> 設問 1: 以下の本文によると、店の二階には何があるか。

> 本文:
+--
2020.3.20 クラフトビールを求めて地元探訪

『獣になれない私たち』の5TAPがある通りは、雑司ヶ谷の鬼子母神から延びる道だ。
よく知った道だから、5TAPがないことも知っている。タクラマカン斎藤はいない。

ドラマを数日間で一気見するうちに、クラフトビールが飲みたくなるのは必然。焼酎なら芋、日本酒なら辛口、ビールならサッポロが好きな身としては、爽やかで香り豊かなイメージのクラフトビールは苦手だった。でも、缶ビールじゃ解消されないビールへの乾きは増していく。

最寄り駅に到着する間際に車窓から見える「ビール」の文字にはずいぶん昔から気付いていた(後で聞いたらオープンしてもう5年)。普段なら、常連や顔見知りが夜な夜な集うような地元の飲み屋に一人で入る勇気はないのだけど(かの”北区赤羽”に近い街であることも自分をビビらせていた)その日の俺はオアシスを求める象だった。象も獣だ舐めんな。

線路沿いにある店の名前をそういえば覚えようともしなかったけど、とにかくアタリだった。名前を覚えなくても場所を知っている。
外観から全て木目調の店は、入ってすぐにカウンターがあって、二階にはテーブル席があることが頭上のモニターから分かった。カウンターは5人並べばいっぱいになるところが誰もいなくて、元気そうなお兄さん二人が洗い物をしていたからカウンターに決めた。今思い出しても勇気が天井に達していたと思う。
+--
> 処理対象の行:
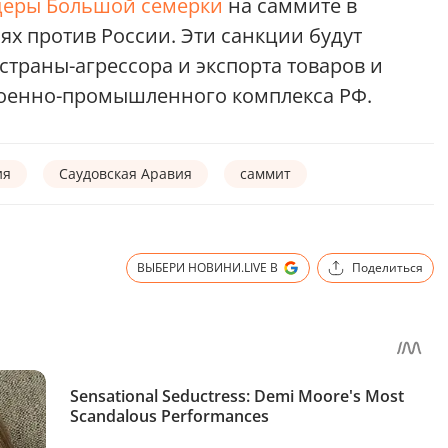
деры Большой семерки
на саммите в
ях против России. Эти санкции будут
страны-агрессора и экспорта товаров и
военно-промышленного комплекса РФ.
ия
Саудовская Аравия
саммит
ВЫБЕРИ НОВИНИ.LIVE В
Поделиться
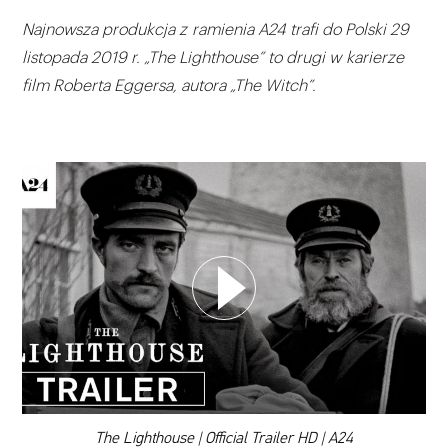
Najnowsza produkcja z ramienia A24 trafi do Polski 29
listopada 2019 r. „The Lighthouse” to drugi w karierze
film Roberta Eggersa, autora „The Witch”.
WYBIERZ SWOJĄ PLAYLISTĘ
DODAJ TEN FILM DO PLAYLISTY
00:00
The Lighthouse | Official Trailer HD | A24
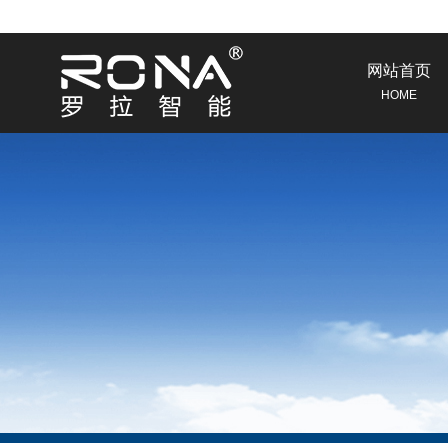
网站首页
HOME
+--
> 設問 2: 上に示した行のうち、「Najnowsza produkcja z」を含む行から最後の行までを、両端の行も含めてそのまま書き写しなさい。画像は解答に含めないこと。

> 解答 1: テーブル席がある。

> 解答 2:
Najnowsza produkcja z ramienia A24 trafi do Polski 29
listopada 2019 r. „The Lighthouse” to drugi w karierze
film Roberta Eggersa, autora „The Witch”.
WYBIERZ SWOJĄ PLAYLISTĘ
DODAJ TEN FILM DO PLAYLISTY
00:00
The Lighthouse | Official Trailer HD | A24
网站首页
HOME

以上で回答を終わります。